Tuesday, November 27, 2007

anonymous blogging

There are a few blogs that I read regularly. They are all anonymous blogs, though to differing degrees of anonymity. As much as I love blogs (reading and writing), I crave the personal connectivity to someone. I went to San Francisco about six months ago, and if it had been completely up to me, I would have written the SF anonymous blogger and asked to meet for coffee. In a way, I feel like these people are all my friends, and I want them to be my friends in real life. Because of the connection I feel to them through their most private thoughts, I find it hard to restrain myself from tapping that connection further and bursting their anonymity bubble, even knowing full well that the bubble is a safety barrier for me, too.

I have been reading one particular anonymous blog for a little over a year now, and I just have so much respect for the author that I've always wondered her true identity. Despite almost always vague about things including the city she lives in, her posts seem to mention things that resemble people and places around me that it always made me wonder just how closely linked we actually are.

Recently, she mentioned something rather specific that seemed possible for me to google and to deduce her true identity. Seizing on this opportunity last week, I went searching in local papers for news that may match the cameo mention from her blog. As luck would have it, even though some of my assumptions were wrong, I came upon a news article that led very quickly through a couple of additional searches to her real identity.

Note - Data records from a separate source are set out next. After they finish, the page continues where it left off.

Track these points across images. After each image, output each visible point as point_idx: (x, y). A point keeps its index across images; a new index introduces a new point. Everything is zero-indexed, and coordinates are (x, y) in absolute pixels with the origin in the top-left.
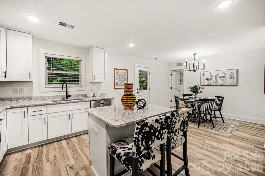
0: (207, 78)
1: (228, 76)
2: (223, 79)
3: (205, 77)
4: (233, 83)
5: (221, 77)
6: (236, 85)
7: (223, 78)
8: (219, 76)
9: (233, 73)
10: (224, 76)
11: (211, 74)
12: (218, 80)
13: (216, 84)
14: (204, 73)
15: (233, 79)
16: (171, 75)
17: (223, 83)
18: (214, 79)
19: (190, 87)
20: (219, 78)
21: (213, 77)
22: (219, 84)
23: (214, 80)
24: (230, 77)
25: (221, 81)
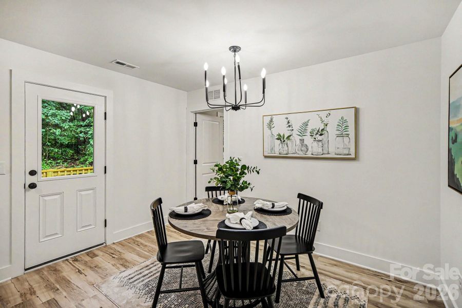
0: (279, 135)
1: (332, 130)
2: (320, 138)
3: (275, 132)
4: (347, 152)
5: (315, 133)
6: (353, 156)
7: (321, 135)
8: (309, 129)
9: (346, 121)
10: (322, 130)
11: (289, 122)
12: (308, 140)
13: (301, 154)
14: (271, 121)
15: (346, 139)
16: (196, 124)
17: (320, 150)
18: (296, 138)
19: (216, 166)
20: (308, 134)
21: (295, 133)
22: (309, 155)
23: (298, 142)
24: (338, 132)
25: (315, 143)
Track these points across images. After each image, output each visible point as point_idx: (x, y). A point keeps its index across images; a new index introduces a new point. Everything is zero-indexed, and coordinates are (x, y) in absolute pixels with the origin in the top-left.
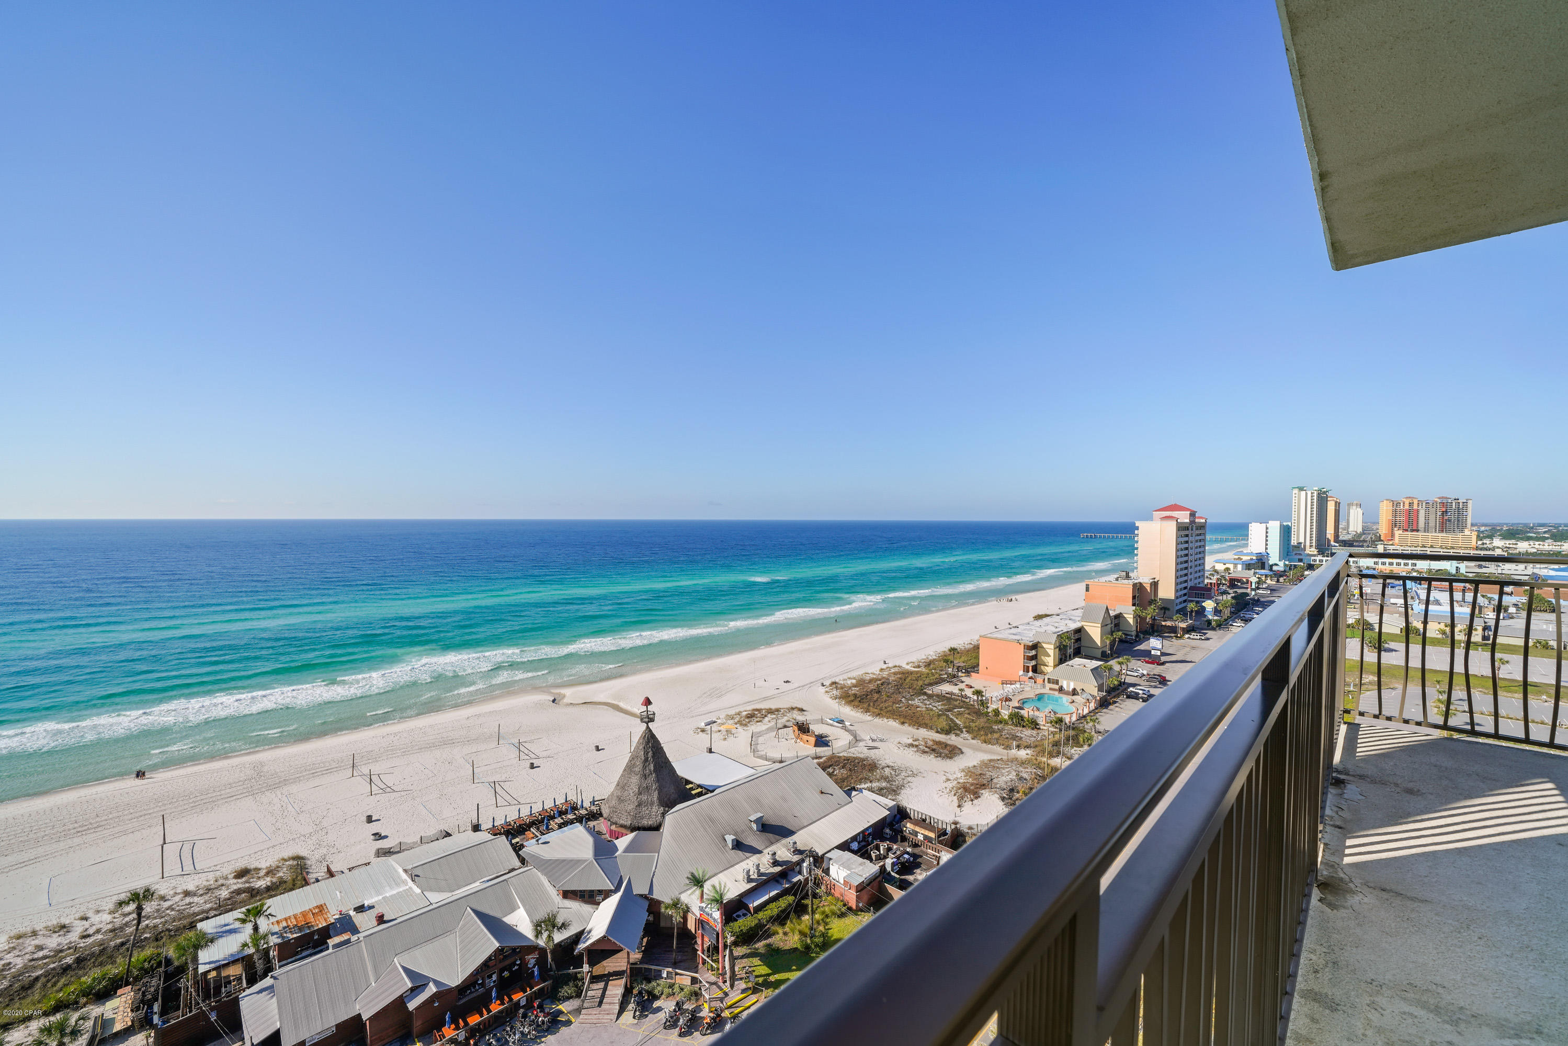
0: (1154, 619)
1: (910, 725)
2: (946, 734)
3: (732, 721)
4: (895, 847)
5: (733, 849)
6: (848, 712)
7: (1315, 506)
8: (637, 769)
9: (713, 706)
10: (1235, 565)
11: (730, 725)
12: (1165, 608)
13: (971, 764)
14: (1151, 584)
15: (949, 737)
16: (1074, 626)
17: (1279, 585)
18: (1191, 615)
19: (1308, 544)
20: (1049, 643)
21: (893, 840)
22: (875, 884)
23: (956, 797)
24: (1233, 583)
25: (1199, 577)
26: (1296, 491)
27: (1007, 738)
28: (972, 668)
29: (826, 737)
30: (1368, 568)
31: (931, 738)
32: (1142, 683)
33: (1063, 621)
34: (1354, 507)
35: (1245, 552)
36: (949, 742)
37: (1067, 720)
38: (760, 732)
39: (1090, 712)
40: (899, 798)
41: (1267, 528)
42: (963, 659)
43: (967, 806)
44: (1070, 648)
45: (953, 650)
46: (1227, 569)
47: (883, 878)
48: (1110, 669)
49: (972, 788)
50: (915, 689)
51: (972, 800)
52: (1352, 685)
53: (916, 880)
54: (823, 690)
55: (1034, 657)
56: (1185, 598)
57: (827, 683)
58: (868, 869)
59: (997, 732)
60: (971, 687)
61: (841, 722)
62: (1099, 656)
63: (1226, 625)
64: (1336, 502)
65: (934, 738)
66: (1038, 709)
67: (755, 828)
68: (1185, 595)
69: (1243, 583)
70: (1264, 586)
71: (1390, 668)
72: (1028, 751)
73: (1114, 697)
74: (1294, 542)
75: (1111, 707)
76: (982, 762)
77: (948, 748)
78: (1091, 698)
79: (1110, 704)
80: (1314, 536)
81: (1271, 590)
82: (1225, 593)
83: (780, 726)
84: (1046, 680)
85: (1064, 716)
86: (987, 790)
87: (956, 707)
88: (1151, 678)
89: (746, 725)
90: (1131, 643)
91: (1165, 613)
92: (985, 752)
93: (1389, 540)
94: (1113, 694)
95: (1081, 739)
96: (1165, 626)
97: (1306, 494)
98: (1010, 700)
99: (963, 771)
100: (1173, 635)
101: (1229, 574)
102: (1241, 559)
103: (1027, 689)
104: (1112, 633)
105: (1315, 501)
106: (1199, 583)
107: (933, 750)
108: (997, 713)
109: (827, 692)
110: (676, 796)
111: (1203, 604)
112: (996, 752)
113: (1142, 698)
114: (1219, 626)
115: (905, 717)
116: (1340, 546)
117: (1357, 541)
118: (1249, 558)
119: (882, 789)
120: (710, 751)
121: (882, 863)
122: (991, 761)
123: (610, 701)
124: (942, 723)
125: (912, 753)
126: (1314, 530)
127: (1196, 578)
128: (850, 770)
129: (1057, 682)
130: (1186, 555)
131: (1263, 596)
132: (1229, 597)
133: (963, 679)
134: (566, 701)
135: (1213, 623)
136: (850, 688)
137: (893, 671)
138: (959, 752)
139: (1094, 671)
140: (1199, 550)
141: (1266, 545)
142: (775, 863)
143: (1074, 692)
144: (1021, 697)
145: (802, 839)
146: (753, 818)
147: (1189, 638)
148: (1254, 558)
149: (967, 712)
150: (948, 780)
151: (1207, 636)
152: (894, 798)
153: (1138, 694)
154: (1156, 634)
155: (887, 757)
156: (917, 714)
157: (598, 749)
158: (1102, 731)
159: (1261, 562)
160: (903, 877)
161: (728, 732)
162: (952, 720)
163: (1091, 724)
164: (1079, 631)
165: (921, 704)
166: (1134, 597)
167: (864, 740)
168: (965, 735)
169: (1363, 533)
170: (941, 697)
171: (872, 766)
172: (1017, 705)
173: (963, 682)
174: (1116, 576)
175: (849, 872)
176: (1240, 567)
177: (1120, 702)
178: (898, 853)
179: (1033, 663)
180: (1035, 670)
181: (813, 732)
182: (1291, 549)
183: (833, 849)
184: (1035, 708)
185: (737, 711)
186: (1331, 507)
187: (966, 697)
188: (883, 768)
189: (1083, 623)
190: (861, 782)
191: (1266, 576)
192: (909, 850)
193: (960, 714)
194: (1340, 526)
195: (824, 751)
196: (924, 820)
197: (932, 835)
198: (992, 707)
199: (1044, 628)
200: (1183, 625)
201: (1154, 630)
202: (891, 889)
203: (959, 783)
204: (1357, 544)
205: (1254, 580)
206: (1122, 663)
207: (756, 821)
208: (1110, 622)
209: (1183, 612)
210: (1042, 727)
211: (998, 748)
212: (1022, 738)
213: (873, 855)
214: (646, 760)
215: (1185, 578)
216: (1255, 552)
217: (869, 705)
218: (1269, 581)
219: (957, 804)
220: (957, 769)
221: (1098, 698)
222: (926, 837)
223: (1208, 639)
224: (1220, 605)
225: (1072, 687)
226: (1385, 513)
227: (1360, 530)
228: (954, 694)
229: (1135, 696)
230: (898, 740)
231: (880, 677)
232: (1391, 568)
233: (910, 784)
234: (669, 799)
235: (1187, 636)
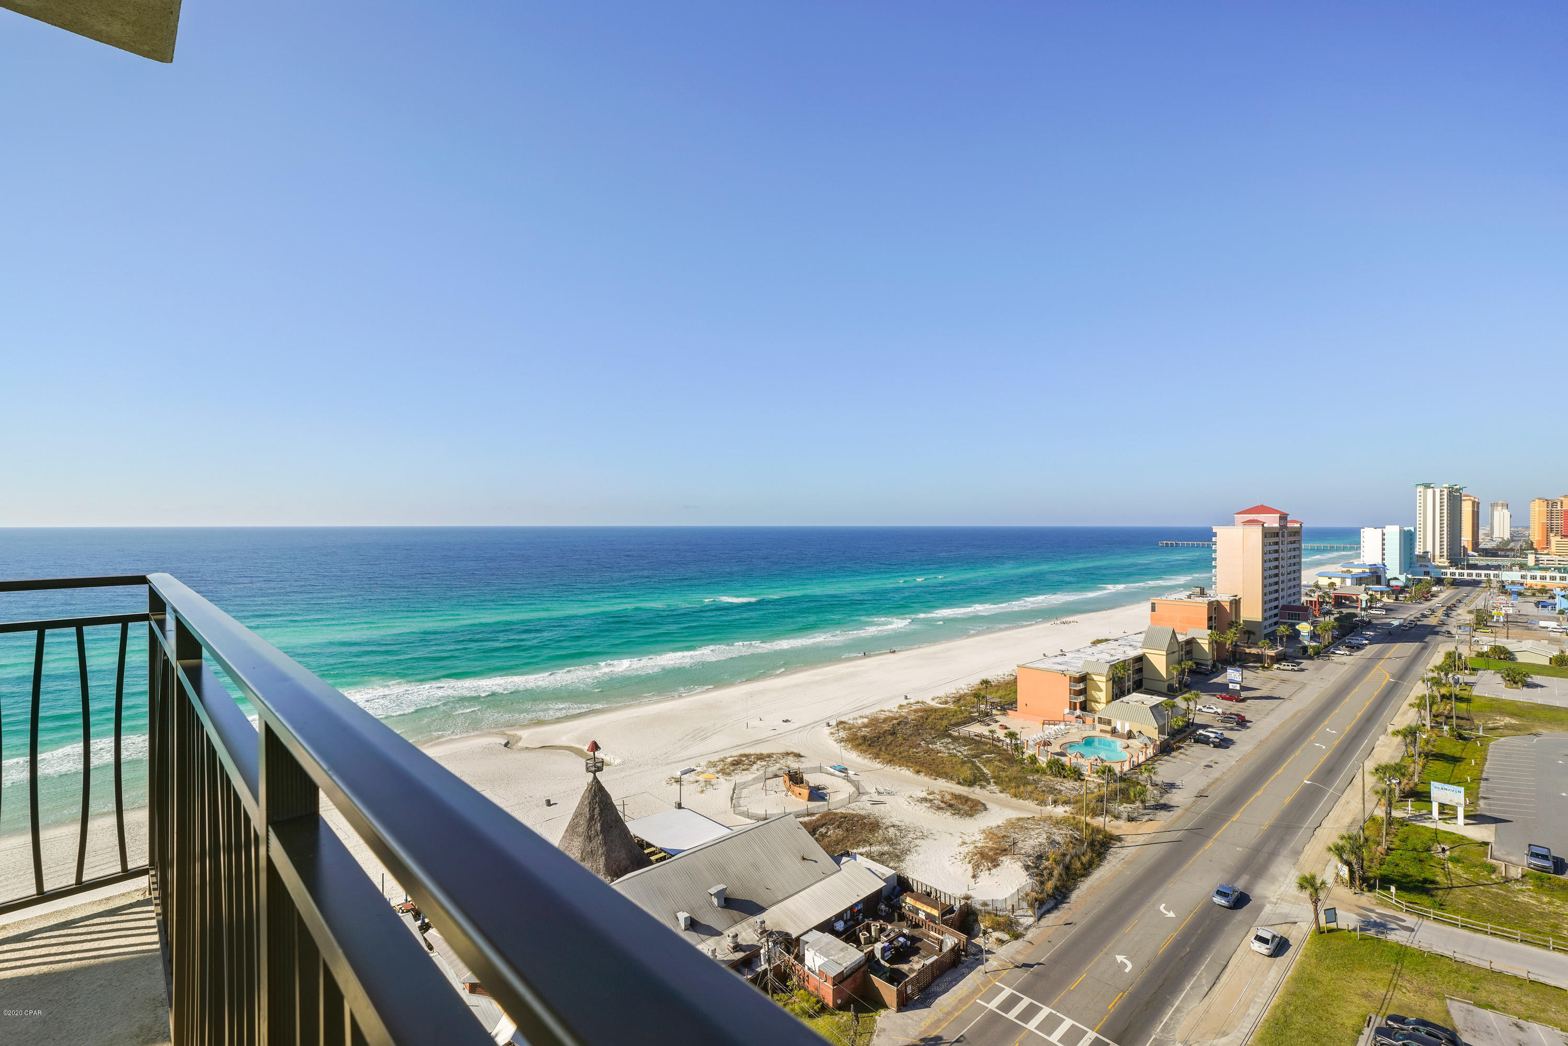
0: (1236, 645)
1: (926, 775)
2: (969, 786)
3: (712, 770)
4: (889, 927)
5: (685, 930)
6: (853, 758)
7: (1445, 508)
8: (580, 830)
9: (695, 750)
10: (1343, 580)
11: (710, 774)
12: (1250, 632)
13: (994, 824)
14: (1231, 602)
15: (972, 789)
16: (1133, 653)
17: (1398, 604)
18: (1281, 639)
19: (1437, 553)
20: (1099, 675)
21: (889, 919)
22: (859, 974)
23: (971, 865)
24: (1340, 601)
25: (1294, 594)
26: (1421, 489)
27: (1043, 791)
28: (1009, 705)
29: (824, 789)
30: (1513, 583)
31: (949, 790)
32: (1215, 724)
33: (1121, 648)
34: (1499, 508)
35: (1356, 563)
36: (972, 796)
37: (1117, 769)
38: (745, 783)
39: (1147, 760)
40: (903, 865)
41: (1383, 534)
42: (1000, 693)
43: (984, 876)
44: (1129, 680)
45: (985, 682)
46: (1332, 585)
47: (869, 968)
48: (1174, 706)
49: (991, 853)
50: (937, 730)
51: (990, 869)
52: (1481, 729)
53: (911, 970)
54: (827, 731)
55: (1083, 692)
56: (1276, 619)
57: (833, 723)
58: (851, 956)
59: (1032, 784)
60: (1006, 728)
61: (844, 770)
62: (1165, 690)
63: (1326, 653)
64: (1474, 502)
65: (953, 791)
66: (1082, 756)
67: (716, 904)
68: (1276, 615)
69: (1353, 601)
70: (1378, 605)
71: (1532, 708)
72: (1067, 808)
73: (1179, 741)
74: (1418, 551)
75: (1174, 754)
76: (1009, 821)
77: (969, 803)
78: (1148, 742)
79: (1173, 750)
80: (1445, 543)
81: (1387, 610)
82: (1329, 613)
83: (769, 775)
84: (1096, 719)
85: (1113, 765)
86: (1009, 857)
87: (985, 752)
88: (1226, 717)
89: (729, 774)
90: (1206, 675)
91: (1249, 638)
92: (1014, 808)
93: (1543, 548)
94: (1178, 737)
95: (1132, 794)
96: (1250, 653)
97: (1434, 492)
98: (1049, 744)
99: (984, 832)
100: (1259, 665)
101: (1335, 589)
102: (1349, 571)
103: (1073, 731)
104: (1180, 662)
105: (1445, 500)
106: (1294, 601)
107: (951, 806)
108: (1033, 759)
109: (832, 733)
110: (628, 862)
111: (1297, 627)
112: (1028, 808)
113: (1213, 742)
114: (1318, 653)
115: (922, 765)
116: (1480, 555)
117: (1502, 550)
118: (1360, 570)
119: (883, 854)
120: (679, 806)
121: (871, 948)
122: (1019, 819)
123: (573, 745)
124: (967, 772)
125: (924, 809)
126: (1445, 536)
127: (1290, 595)
128: (847, 830)
129: (1109, 722)
130: (1277, 567)
131: (1376, 617)
132: (1332, 618)
133: (997, 718)
134: (521, 744)
135: (1310, 651)
136: (860, 728)
137: (914, 707)
138: (982, 808)
139: (1154, 708)
140: (1293, 561)
141: (1383, 554)
142: (737, 948)
143: (1130, 735)
144: (1064, 741)
145: (773, 918)
146: (713, 890)
147: (1278, 669)
148: (1367, 570)
149: (998, 758)
150: (964, 843)
151: (1302, 666)
152: (896, 865)
153: (1209, 737)
154: (1238, 663)
155: (894, 814)
156: (937, 762)
157: (549, 803)
158: (1160, 783)
159: (1376, 575)
160: (896, 966)
161: (708, 782)
162: (978, 768)
163: (1146, 775)
164: (1140, 659)
165: (943, 749)
166: (1210, 619)
167: (868, 793)
168: (993, 787)
169: (1512, 539)
170: (968, 740)
171: (874, 826)
172: (1059, 750)
173: (997, 722)
174: (1188, 593)
175: (826, 960)
176: (1348, 582)
177: (1186, 747)
178: (892, 935)
179: (1082, 698)
180: (1084, 707)
181: (808, 783)
182: (1415, 559)
183: (811, 930)
184: (1078, 755)
185: (722, 756)
186: (1467, 509)
187: (999, 740)
188: (886, 828)
189: (1145, 650)
190: (858, 846)
191: (1382, 593)
192: (906, 931)
193: (989, 761)
194: (1481, 532)
195: (819, 807)
196: (929, 894)
197: (935, 913)
198: (1029, 752)
199: (1097, 656)
200: (1272, 653)
201: (1237, 659)
202: (878, 982)
203: (976, 847)
204: (1503, 553)
205: (1364, 597)
206: (1189, 699)
207: (717, 895)
208: (1177, 649)
209: (1272, 638)
210: (1087, 778)
211: (1031, 804)
212: (1061, 791)
213: (862, 938)
214: (592, 818)
215: (1276, 595)
216: (1367, 564)
217: (880, 750)
218: (1385, 599)
219: (971, 874)
220: (977, 830)
221: (1158, 743)
222: (928, 916)
223: (1302, 670)
224: (1318, 628)
225: (1127, 729)
226: (1537, 515)
227: (1507, 536)
228: (985, 736)
229: (1205, 741)
230: (908, 794)
231: (897, 715)
232: (1543, 583)
233: (918, 848)
234: (618, 866)
235: (1276, 666)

My curiosity has definitely been satisfied, and I'm super excited to now concurrently read her public blog along with the anonymous one, but I can't help feeling slightly uneasy. I wasn't exactly privy to the knowledge of her identity, nor her public blog. In an ironic way, I feel like I am trespassing on her life and her thoughts by now reading her non-anonymous blog and by knowing who she is.

I then think back to my own blogs: my public one that had gathered an audience, a semi-anonymous one that didn't really work, and now this one. I finally killed my public one after three years of writing in it after realizing that I was no longer writing for myself but rather for my readers. The things I wanted to write for myself couldn't be written without sacrificing my much-wanted personal privacy. The semi-anonymous blog didn't work out as I didn't know how to say no to friends (acquaintances) asking for the url, and it degenerated into a semi-public blog.

As for this one, the verdict remains to be seen. I sometimes wonder if I'm being too restrictive and evasive about generalizing things here, so much so that it hinders my writing because I spend more time figuring out how to disguise elements of a story to de-couple it from my real life than just writing what's on my mind.

For the time-being, I am still writing here for me, which fills the right void for me.